_What you need to do_
Go through the data and copy each line where the word "free" shows up.

_Supplied data_

-*-*-

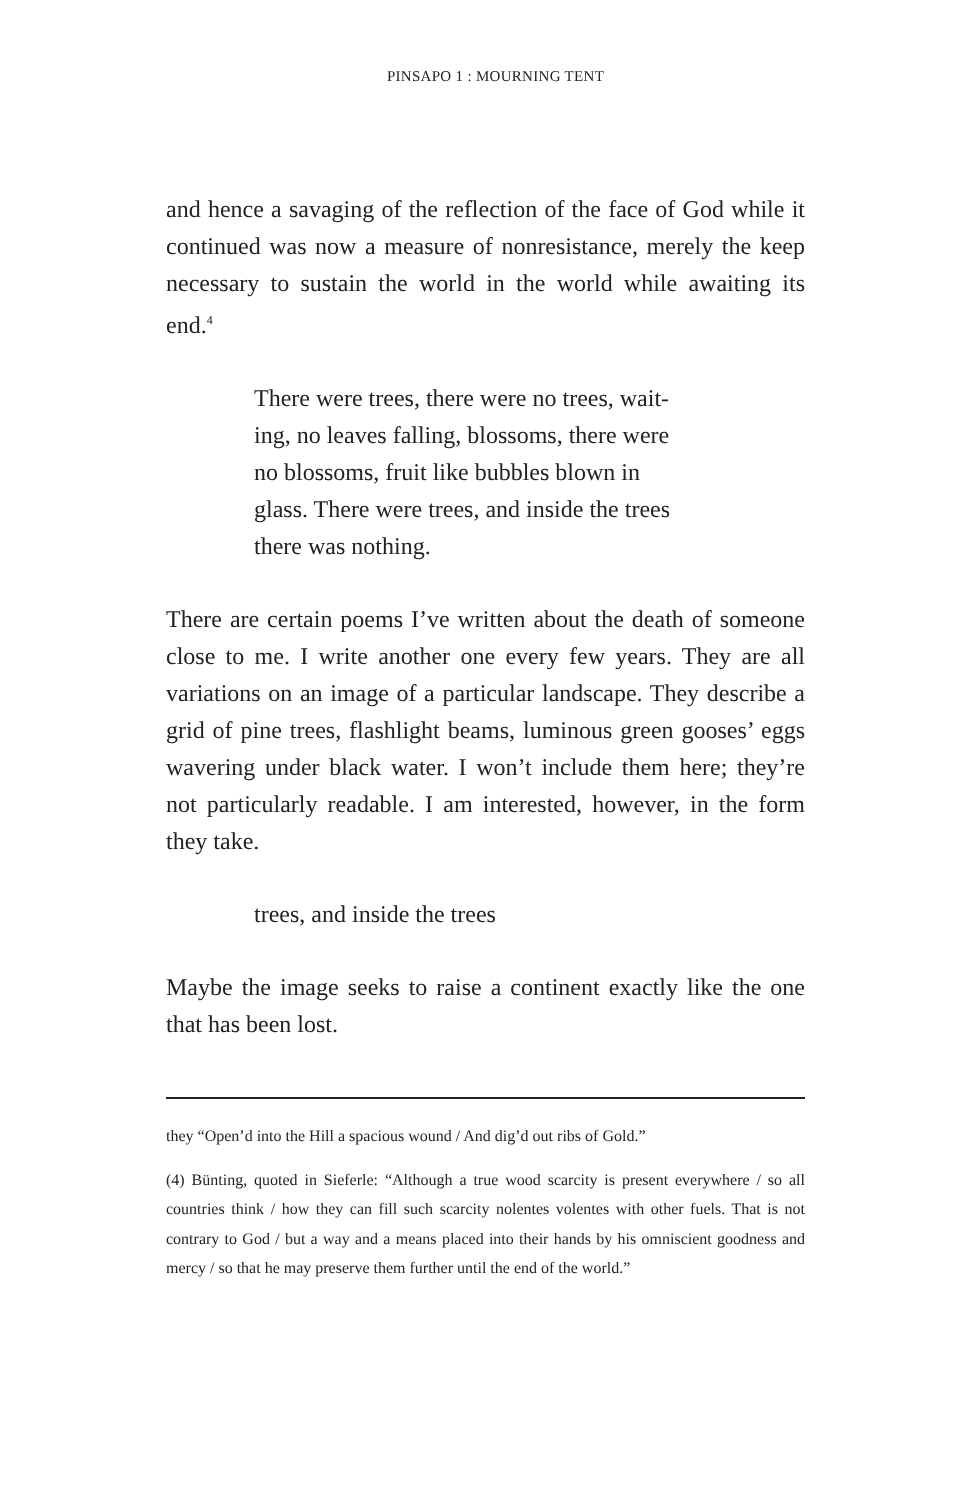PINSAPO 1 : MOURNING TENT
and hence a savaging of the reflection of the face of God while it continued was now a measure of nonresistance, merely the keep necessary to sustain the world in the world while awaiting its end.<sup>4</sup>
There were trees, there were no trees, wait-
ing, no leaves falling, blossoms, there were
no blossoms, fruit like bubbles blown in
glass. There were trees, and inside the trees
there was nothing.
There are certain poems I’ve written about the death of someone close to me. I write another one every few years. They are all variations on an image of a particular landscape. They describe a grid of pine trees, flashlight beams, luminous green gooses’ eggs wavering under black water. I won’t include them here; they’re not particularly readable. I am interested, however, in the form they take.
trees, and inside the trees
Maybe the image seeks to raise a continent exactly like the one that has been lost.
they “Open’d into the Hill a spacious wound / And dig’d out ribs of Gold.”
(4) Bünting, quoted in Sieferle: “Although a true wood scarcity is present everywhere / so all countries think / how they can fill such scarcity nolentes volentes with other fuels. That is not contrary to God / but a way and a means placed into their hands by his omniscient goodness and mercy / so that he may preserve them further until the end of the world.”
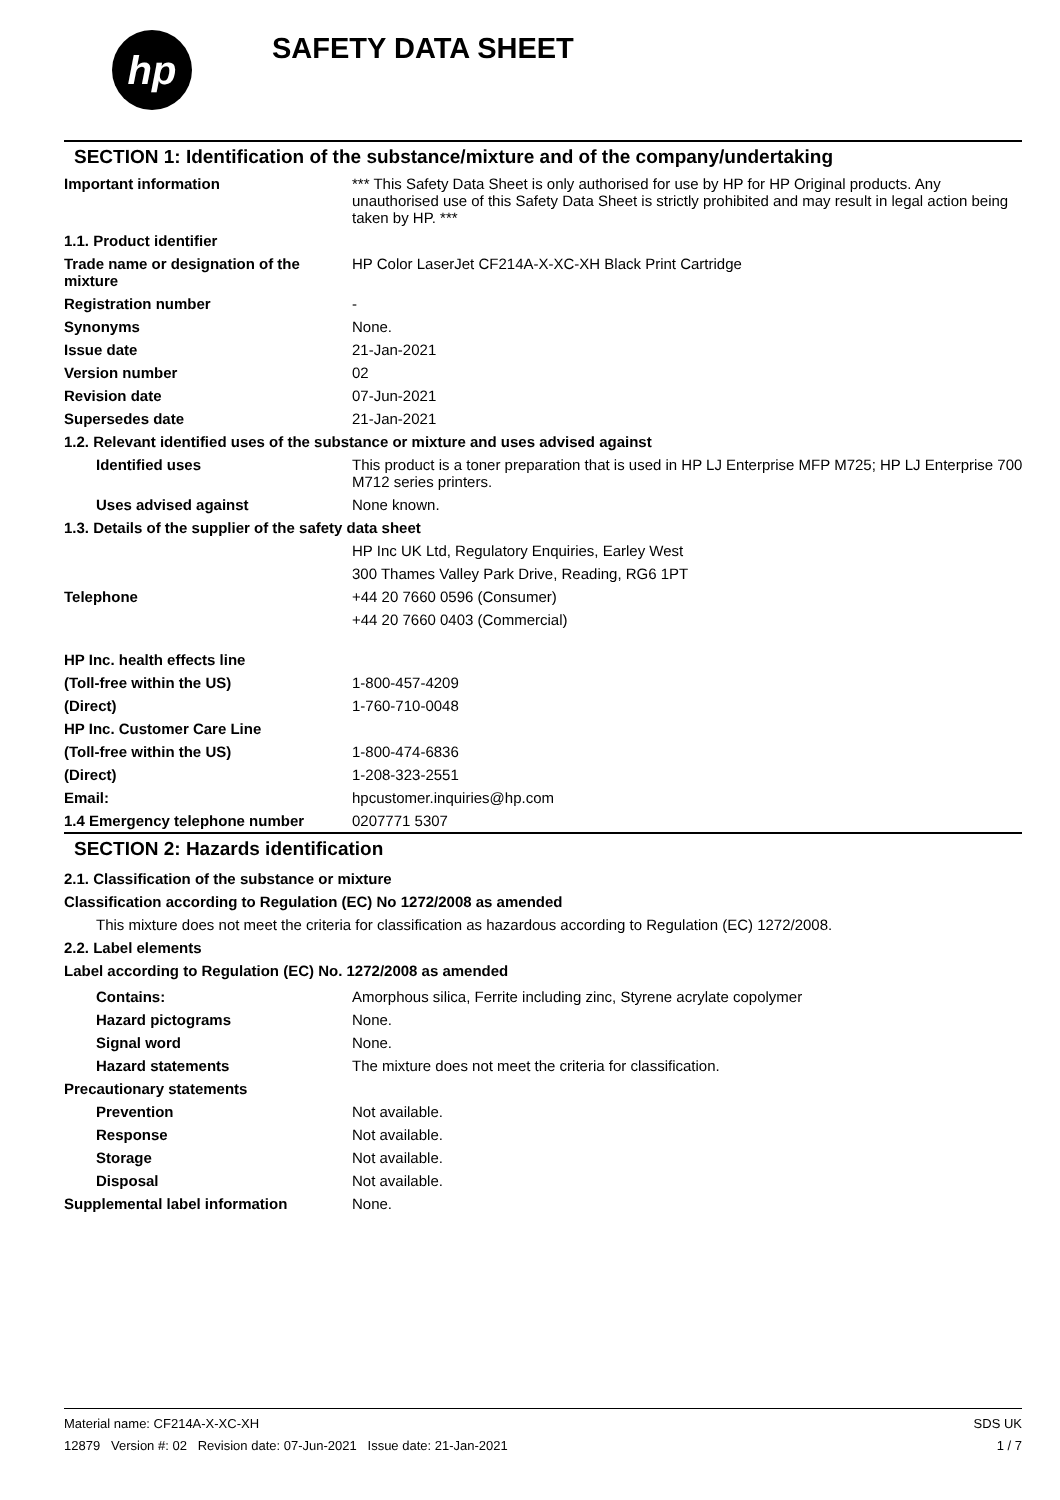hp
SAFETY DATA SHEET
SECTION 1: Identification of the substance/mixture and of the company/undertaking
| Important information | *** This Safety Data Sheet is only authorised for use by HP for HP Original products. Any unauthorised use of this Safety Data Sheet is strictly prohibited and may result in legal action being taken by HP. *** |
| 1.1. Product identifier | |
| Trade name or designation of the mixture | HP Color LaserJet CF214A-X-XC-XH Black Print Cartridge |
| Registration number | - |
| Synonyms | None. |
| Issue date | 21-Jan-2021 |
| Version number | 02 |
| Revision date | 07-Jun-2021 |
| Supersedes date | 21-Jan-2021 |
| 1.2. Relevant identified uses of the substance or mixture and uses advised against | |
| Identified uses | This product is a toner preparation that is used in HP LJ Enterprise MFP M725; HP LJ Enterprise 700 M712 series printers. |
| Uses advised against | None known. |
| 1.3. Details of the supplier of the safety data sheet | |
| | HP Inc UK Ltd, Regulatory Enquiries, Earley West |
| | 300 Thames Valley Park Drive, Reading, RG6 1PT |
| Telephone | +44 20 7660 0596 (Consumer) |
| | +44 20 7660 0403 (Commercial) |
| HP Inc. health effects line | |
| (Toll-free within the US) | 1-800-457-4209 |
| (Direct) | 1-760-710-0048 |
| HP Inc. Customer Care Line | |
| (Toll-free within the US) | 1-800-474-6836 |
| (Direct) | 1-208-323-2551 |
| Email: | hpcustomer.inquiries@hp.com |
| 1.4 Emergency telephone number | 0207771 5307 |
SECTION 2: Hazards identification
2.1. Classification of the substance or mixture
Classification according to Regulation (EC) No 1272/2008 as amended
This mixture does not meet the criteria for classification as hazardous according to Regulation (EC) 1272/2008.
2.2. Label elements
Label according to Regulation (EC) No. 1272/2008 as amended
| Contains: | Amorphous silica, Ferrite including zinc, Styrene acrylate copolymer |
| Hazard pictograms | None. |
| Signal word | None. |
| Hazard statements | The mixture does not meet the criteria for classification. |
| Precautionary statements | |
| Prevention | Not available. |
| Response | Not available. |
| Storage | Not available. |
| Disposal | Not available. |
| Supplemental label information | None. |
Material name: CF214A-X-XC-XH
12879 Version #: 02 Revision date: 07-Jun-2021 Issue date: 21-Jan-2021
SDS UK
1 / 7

-*-*-

_Solution to this task_
| (Toll-free within the US) | 1-800-457-4209 |
| (Toll-free within the US) | 1-800-474-6836 |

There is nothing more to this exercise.